MHP’nin, AKP’nin iktisat siyasetlerine yönelik tenkitleri ve tahlil teklifleri şöyle:
Bunun için de “büyük iktisadi hareketlilik” başlatılmalıdır. “Tüketime dayalı ve israf iktisadından vazgeçmek, tasarruf ve randıman iktisadına dönmek gereklidir.” Türkiye’de ise israf çoktur. Ülkeninse tasarrufa muhtaçlığı vardır. Türk milliyetçileri, ülkenin kalkınmasında temel sorunu “insan olarak” tanımladığından “insan üzerine odaklanmak” gereklidir. Beşere yatırımlar artırılmalıdır. Bir an evvel bilim ve teknikte en ileriye giderek, ülkenin endüstrileşmiş iktisadi refaha kavuşturulması gereklidir. Kurtuluş Savaşı yıllarından da görüldüğü üzere Türk insanı, “ekonomik sıkıntılara” göğüs gerer lakin “haksızlık ve adaletsizliğe katlanamaz.” İktisattaki adaletsizliği ortadan kaldırmak için de lokal üretim odaklarına yönelmek birincil vazife olmalıdır. Kamuda da “tasurrufa gidilmelidir.” İsraf, “vatanseverliğe de dine de terstir.”
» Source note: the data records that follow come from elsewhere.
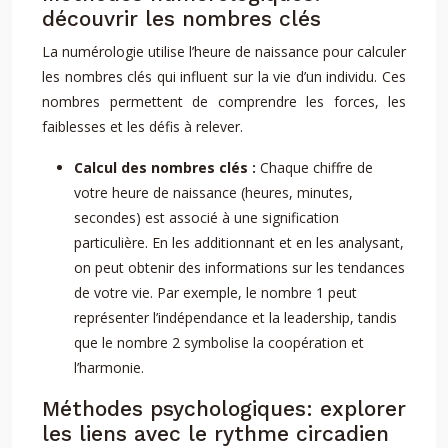
découvrir les nombres clés
La numérologie utilise l’heure de naissance pour calculer
les nombres clés qui influent sur la vie d’un individu. Ces
nombres permettent de comprendre les forces, les
faiblesses et les défis à relever.
Calcul des nombres clés :
Chaque chiffre de
votre heure de naissance (heures, minutes,
secondes) est associé à une signification
particulière. En les additionnant et en les analysant,
on peut obtenir des informations sur les tendances
de votre vie. Par exemple, le nombre 1 peut
représenter l’indépendance et la leadership, tandis
que le nombre 2 symbolise la coopération et
l’harmonie.
Méthodes psychologiques: explorer
les liens avec le rythme circadien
-Yabancı paraya dayalı iktisat terk edilmeli: Türk iktisadı bugün “yabancı paraya dayalı iktisat eksenine” oturmuştur. Türkiye’nin döviz ve dışa bağlılığı Türk Lirası’nın her geçen gün paha kaybetmesine yol açmaktadır. Döviz ve dışa bağımlılığı azaltmak için de “üretimi artırmak” gerekmektedir. Fabrikaların üretimlerinin yanı sıra ziraî üretim dayanakları de artırılmalıdır. Bununla birlikte halkın büyük sermayelere yönelebilmesi için itimat sağlanmalıdır. Bu mevzuyla ilgili gerekli yasal düzenlemeler çıkarılmalıdır. Ziraî kalkınma için de köylülerin kalkındırılması gereklidir. Köy-kent nüfusu dengelenmeli, köylülerin kentlere göçünü azaltmak için kentlerdeki imkanlar köylere taşınmalı. Köylerde “tarım kentleri” kurularak, ziraî dayanaklarla köylünün üretimi güçlendirilmeli. Gerek tarımda gerekse endüstride üretimin desteklenmesi, iç pazarların açılması, yabancı paraya dayalı ekonomiyi Türkiye ve Türk Lirası lehine çevirecektir.